Task goal:
Beginning with the line containing "Kungen förd till sjukhus – tvingad till" and ending with the last line of the entries below, copy each line exactly and nothing else.

Data for this task:

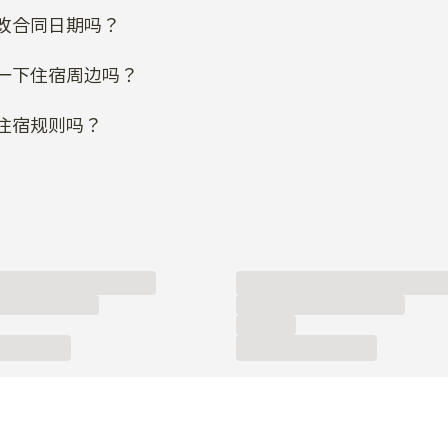
住宿规则吗？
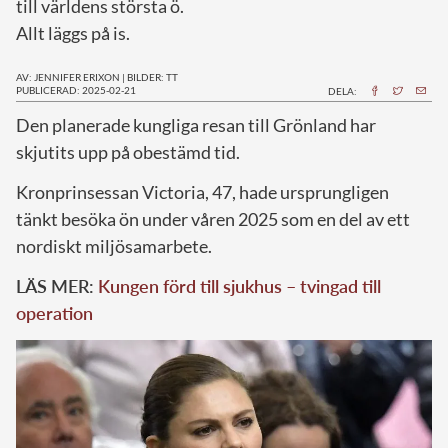
till världens största ö.
Allt läggs på is.
AV: JENNIFER ERIXON
|
BILDER: TT
PUBLICERAD: 2025-02-21
DELA:
Den planerade kungliga resan till Grönland har
skjutits upp på obestämd tid.
Kronprinsessan Victoria, 47, hade ursprungligen
tänkt besöka ön under våren 2025 som en del av ett
nordiskt miljösamarbete.
LÄS MER:
Kungen förd till sjukhus – tvingad till
operation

Output for this task:
Kungen förd till sjukhus – tvingad till
operation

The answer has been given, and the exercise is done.